United States v. Ho
This text of 172 F. App'x 179 (United States v. Ho) is published on Counsel Stack Legal Research, covering Court of Appeals for the Ninth Circuit primary law. Counsel Stack provides free access to over 12 million legal documents including statutes, case law, regulations, and constitutions.
Opinion
MEMORANDUM
In 1990, following a jury trial in the District of Hawaii, defendant-appellant Ronald W. Ho was convicted of multiple drug-related offenses and sentenced to 20 years in prison. Ho now appeals from the district court’s denial of his 2003 motion requesting modification of his sentence under 18 U.S.C. § 3582(c)(2) and challenging his sentence on Sixth Amendment grounds.
Under 18 U.S.C. § 3582(c)(2), a district court may, in its discretion, modify a previously-imposed sentence if that sentence was “based on a sentencing range that has subsequently been lowered by the Sentencing Commission.... ” Ho contends that he is eligible for relief under § 3582(c)(2) because his sentence was enhanced under USSG § 2D1.2 and because a subsequent Guidelines amendment (“Amendment 591”) rendered § 2D1.2 inapplicable to Ho.
We are unpersuaded by this contention, however, because the record in this case overwhelmingly indicates that § 2D1.2 was not actually used to calculate Ho’s sentence. First, there is nothing in the sentencing transcript to suggest that the sentencing judge applied § 2D1.2 in determining Ho’s sentence. Indeed, had the sentencing court applied § 2D1.2, Ho’s final offense level would have been 39— two levels higher than the offense level of 37 that was actually used. Moreover, section 2D1.2 applies only to a limited class of drug crimes that involve underage or pregnant individuals or that occur near certain “protected” locations, such as schools.
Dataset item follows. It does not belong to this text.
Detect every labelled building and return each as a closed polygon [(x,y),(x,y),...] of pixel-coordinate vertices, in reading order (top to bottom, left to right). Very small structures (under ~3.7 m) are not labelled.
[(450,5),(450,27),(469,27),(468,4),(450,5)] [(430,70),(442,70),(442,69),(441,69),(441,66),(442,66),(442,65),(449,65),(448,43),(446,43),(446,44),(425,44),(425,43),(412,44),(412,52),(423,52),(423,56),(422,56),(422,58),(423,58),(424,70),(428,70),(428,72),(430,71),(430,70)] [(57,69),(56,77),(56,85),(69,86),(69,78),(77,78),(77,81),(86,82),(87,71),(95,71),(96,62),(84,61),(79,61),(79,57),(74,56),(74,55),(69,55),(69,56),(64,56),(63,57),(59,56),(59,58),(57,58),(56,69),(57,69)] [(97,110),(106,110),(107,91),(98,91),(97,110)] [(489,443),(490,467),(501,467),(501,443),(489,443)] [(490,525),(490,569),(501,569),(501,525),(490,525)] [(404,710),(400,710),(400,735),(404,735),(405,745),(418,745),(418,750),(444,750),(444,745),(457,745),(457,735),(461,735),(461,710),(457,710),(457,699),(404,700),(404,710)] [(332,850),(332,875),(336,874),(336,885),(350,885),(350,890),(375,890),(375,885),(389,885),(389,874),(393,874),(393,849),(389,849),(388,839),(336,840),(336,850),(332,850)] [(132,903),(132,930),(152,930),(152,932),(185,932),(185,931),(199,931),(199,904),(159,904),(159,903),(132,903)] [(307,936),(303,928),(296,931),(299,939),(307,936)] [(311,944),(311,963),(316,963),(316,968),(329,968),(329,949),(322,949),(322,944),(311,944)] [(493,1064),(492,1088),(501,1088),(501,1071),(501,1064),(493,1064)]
See USSG § 2D1.2 (1989); 21 U.S.C. § 860(a). The record in this case clearly indicates that Ho’s offense conduct did not implicate any of these factors.
Ho relies heavily on a notation in his Presentence Report that states: “Base Offense Level: The guideline for a 21 U.S.C. § 841(a)(1) offense is found in section 2D1.2(a)(3) of the guidelines.” We are convinced, as was the district court, that this reference is a typographical error. It is section 2Dl.l(a)(3) — not 2D1.2(a)(3)— that provides the Guidelines ranges for drug trafficking offenses under 21 U.S.C. § 841(a)(1), including the offense Ho was convicted of. Tellingly, an application of § 2Dl.l(a)(3) to Ho’s offense conduct yields a final offense level of 37 — precisely the level calculated by the sentencing court.1 We therefore conclude that Ho was not sentenced under § 2D1.2 and that the district court correctly denied Ho’s request for relief under 18 U.S.C. § 3582(c)(2).
Ho also asserts that his sentence violates the Sixth Amendment because it was enhanced on the basis of facts found by the sentencing judge. These Sixth [181]*181Amendment claims are unrelated to Ho’s § 3582(c)(2) motion and must therefore be treated as a petition for habeas relief under 28 U.S.C. § 2255. This is Ho’s fourth attempt to seek federal post-conviction relief and thus, under AEDPA, Ho was required to obtain a certification from this Court prior to proceeding with his habeas petition. See 28 U.S.C. § 2255. This Court, however, expressly refused to grant Ho the necessary certification and, as a result, both this Court and the district court lack jurisdiction to entertain Ho’s Sixth Amendment claims. See Cooper v. Calderon, 274 F.3d 1270, 1274 (9th Cir. 2001).2
The decision of the district court denying Ho’s motion to modify his sentence under 18 U.S.C. § 3582(c)(2) is therefore AFFIRMED. Ho’s remaining claims are DISMISSED.
This disposition is not appropriate for publication and may not be cited to or by the courts of this circuit except as provided by 9th Cir. R. 36-3.